Table of Contents
Presentation frustrations and Block box testing
May Meeting: Presentation frustrations and Block box testing
Date: May 5, 2016 at 7 p.m.
Location: Algonquin College (Woodroffe Campus), room B185
This is our first meeting of the new corporate year. Tonight we will have two presentations, one on presentation software and the other on black box recorders.
Pre-meeting:
There will be a one hour pre-meeting item from 18:00 to 19:00 for people who are new to Linux, have general questions, or wish to help out with people who are just getting started.
After Meeting Social:
After the meeting, there will be a social event at one of the nearby pubs or restaurants. A short discussion and vote as to location will be taken then.
GPG Keysigning:
After the main talk and possibly the BoF, there will be the opportunity for a GPG key signing. This is a monthly offering, just look for Scott after the talk and we can go from there. Bring some kind of photo ID and some keyslips if you expect people to sign your key.If you need some method of creating pages of keyslips, there is an online slip generator available.
Presentation Frustrations Reduced
Speaker: Scott Murphy
This was supposed to happen in April, however we ran a little longer on the AGM and there was a lot of discussion during the IPv6 talk and it was pushed to May.
Explore the outcome of Scott's recent frustration with traditional presentation tools
About the Speaker
Scott has been haunting server rooms and using/administrating Unix and Unix like systems for more than 30 years now. His background includes IT infrastructure, system administration, deployments and migrations, security and management.

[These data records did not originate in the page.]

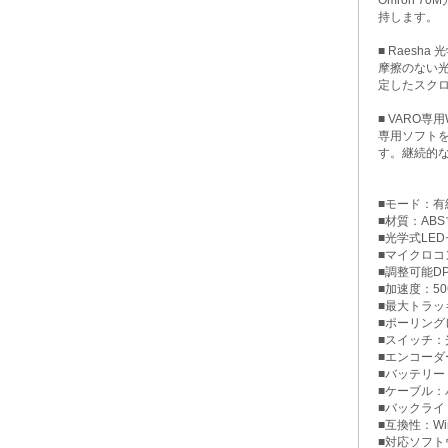
持します。
■ Raesh
摩擦のない
定したスク
■ VARO専
専用ソフトを
す。継続的
■モード：有線 / 
■材質：AB
■光学式LEDセ
■マイクロコン
■調整可能DPI：4
■加速度：5
■最大トラッキ
■ポーリングレート
■スイッチ：光
■エンコーダ
■バッテリー：
■ケーブル：パ
■バックライ
■互換性：Wi
■対応ソフト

He is currently working as a consultant for the federal government.
Raspberry Pi as a "Black Box" Tester
Speaker: Ian Gorman
It sits on an Ethernet connection and makes hourly downloads to measure speed.
When you get it back, you attach keyboard, monitor and mouse, and use R to produce a summary report and some graphs.
About the Speaker
Ian has a lot of experience at applying experience outside of its original box.
He has solved problems in Economics, Math, Computer Science, logic based controllers, bicycles, and human relations, generally mixing in information from at least one other discipline or computer language to make it work, or work better. His experience with computers includes Linux, Mac, and several server OSes from IBM, Sun, and others. He has worked with drivers, parsers, API design, business rules, Java garbage collectors, and some less exotic code that just needed to work.